Joe Wright’s new vision of Anna Karenina is indeed every bit as bold as the ads claim it to be. Rather than present audiences with a straightforward period costume drama, as has been done eleven times previously for film and television, he and screenwriter Tom Stoppard intentionally blur the line between cinema and stage, the action unfolding as a series of skits that are either completely contained within or organically extended beyond the boundaries of a live theater production. Rigging is plainly visible, as are stagehands, musicians, and footlights. The scenes are performed on the main stage, in the wings, and in the orchestra section of the audience, where the seats are conveniently absent. The actors’ movements are occasionally choreographed, even when they’re not dancing. Some of the scenes shift as they would in a play, with plywood flats raised and lowered into position.
This theatrical approach, stylistically speaking, never once fails to capture the audience’s attention. Here is a film that’s not only visually spectacular – the costumes are detailed, the sets combine realistic opulence and onstage artificialness, the color scheme is beautifully vibrant – but is also a rather clever blending of Wright’s cinematic flair and Stoppard’s playful dramaturgy. The latter is especially prominent, given the playwright’s penchant for word play and wittiness; although at heart the same tragedy it has always been, this particular adaptation doesn’t shy away from moments of levity. This is evident most notably in the character of Stiva Oblonsky (Matthew Macfayden), the title character’s perpetually womanizing brother. To call him comedy relief would be an oversimplification. He’s merely more amusing than he used to be.
This is not to suggest that this film is the definitive adaptation of Leo Tolstoy’s novel, the story of a married mother who, in nineteenth-century tsarist Russia, creates a scandal in high society by having an affair with a Calvary officer. It’s undeniably wonderful to look at and refreshingly daring in its narrative approach, although it’s obvious Wright and Stoppard were less interested in the plot and more interested in ways to creatively reinterpret it. This works to a point, but eventually, you’re bound to think that there’s too much style and not enough substance. Perhaps Wright and Stoppard believed that, because the story has become so well known, one is less inclined notice when something is structurally, technically, or characteristically lacking. Or perhaps they were simply swept up in the excitement of fulfilling their own artistic desires, so much so that they forgot to consider the desires of the audience.
One of the film’s biggest issues is a lopsided balance between the two main plot points, namely those of the title character and Konstantin Levin, the smitten landowner whose love for Oblonsky’s young sister-in-law initially went unrequited. The 1997 film adaptation, in which Alfred Molina played Levin, suffered from the same problem, albeit to a much greater degree. For this new film, the solution, I believe, would have been to do what most of the earlier adaptations did and virtually eliminate his half of the story. Far be it from me to ruffle the feathers of literary purists (God forbid I refuse to compare novels with screenplay adaptations or offer the criticism that the latter can sometimes be better), but the way I see it, the title pretty much dictates which character should be given the most attention.

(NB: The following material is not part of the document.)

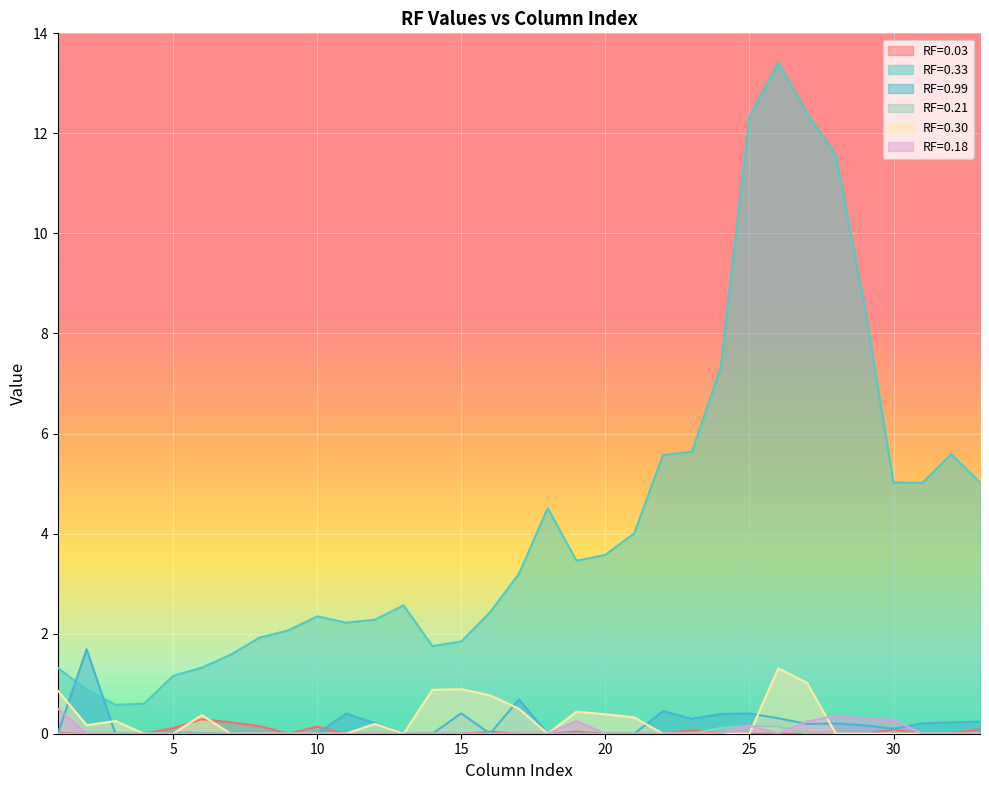

The value of RF=0.33 at 24 is 7.3. True or false?

True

To be sure, most of the actors rise to the challenges of their respective roles. Keira Knightley’s take on Anna Karenina, the lovelorn and socially shunned aristocrat, is nothing short of magnetic. Jude Law is in great form as Anna’s husband, senior statesman Alexei Karenin, who may have a vindictive streak and yet is far from a one-note villainous caricature. I am forced to question the casting of Aaron Taylor-Johnson as Count Vronsky, Anna’s lover; although he delivers his lines professionally and most certainly has an onscreen presence, he looks and behaves too young to convincingly come off as an experienced army officer. Indeed, he was only twenty-one at the time of principal photography. The character demands an actor roughly eight to ten years older, someone slightly more mature both physically and emotionally.
Stories that have been adapted to film multiple times typically spark debate over which version is best, subjective though it may be. Most audiences, I suspect, will automatically choose the 1935 film starring Greta Garbo, if only because it’s the most famous and acclaimed of the Anna Karenina adaptations. At the risk of being a cinematic blasphemer, I believe we’ve been venerating the wrong film; it was oversimplified, overacted, and painfully overstated as a melodrama. My personal preference is the 1948 film starring Vivien Leigh, which is subtler, better looking, better performed, and far less one-dimensional in its approach to plot and character. This new 2012 film may not be quite up to that level, but I have to give it credit for its unique sense of style.